Raffaella Camet Bertello (born September 14, 1992, in Lima, Peru) is a Peruvian volleyball player who plays for the Peru national team.

Career

Volleyball

2013-present: Senior team
On 2013, Raffaella was promoted to the starting line-up of the senior team for the 2013 Pan-American Cup. Rafaella was Peru's best scorer for the tournament.

Model work and sponsorships

2009-2011: Minor modeling and national campaigns
After the success of her junior team in international competitions, Raffaella signed as the face of Inca Kola.

2012-present: Red Bull and Volley Barrio
In 2012, Rafaella signed with Red Bull to be the face of the "Gives you wings" campaign in South America and Europe.

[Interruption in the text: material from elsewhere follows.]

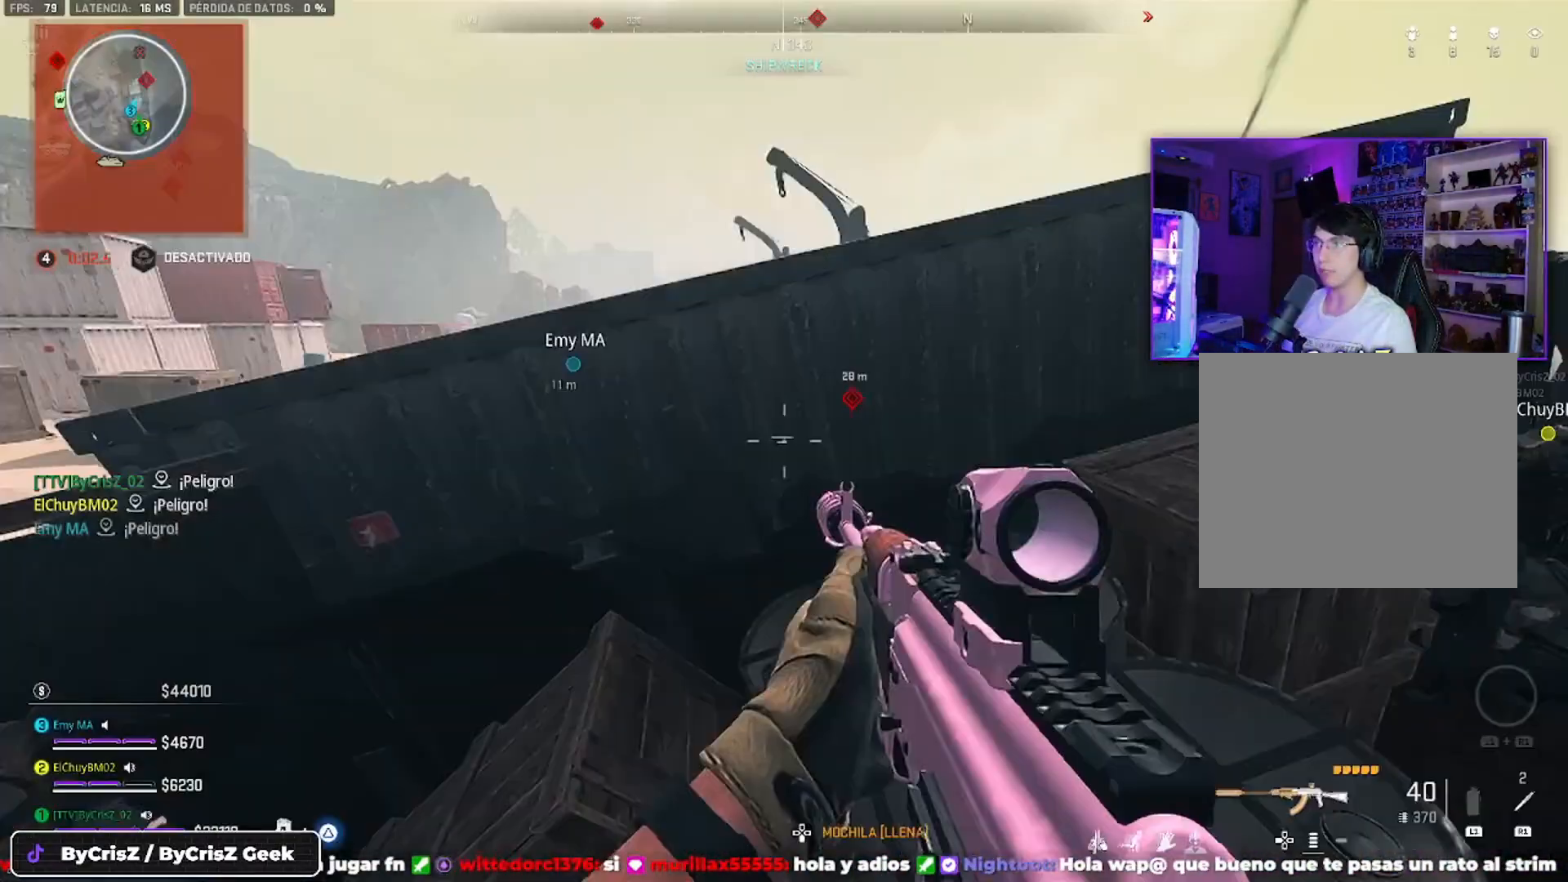
{"dt_ms": 500, "buttons": [], "left_stick": "center", "right_stick": "center", "events": [[333, "TOUCHPAD", "down"], [466, "TOUCHPAD", "up"]]}
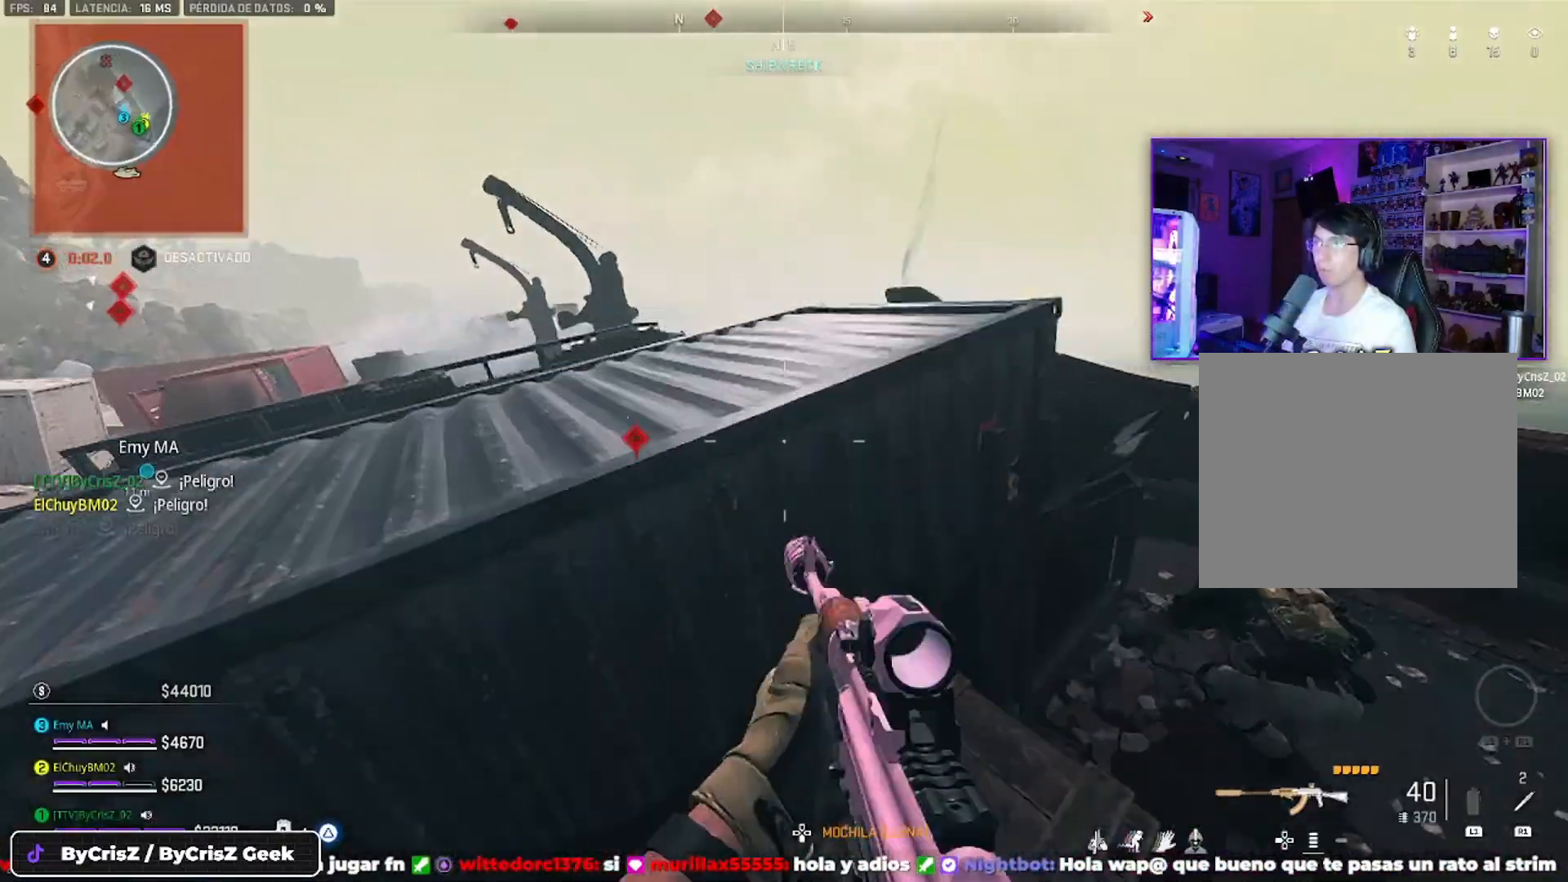
{"dt_ms": 500, "buttons": ["CROSS"], "left_stick": "up", "right_stick": "center", "events": [[66, "left_stick", "down-right"], [200, "left_stick", "right"], [300, "right_stick", "right"], [433, "CROSS", "down"], [433, "left_stick", "up"], [433, "right_stick", "center"]]}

As part of the Red Bull campaigns, in April 2013 Raffaella Camet alongside fellow Peruvian volleyball player Maguilaura Frias participated in the first Red Bull Volley Barrio in South America that was held in the Peruvian cities of Trujillo, Arequipa and Lima, a tournament in which neighborhoods play "street volleyball" with a monetary prize.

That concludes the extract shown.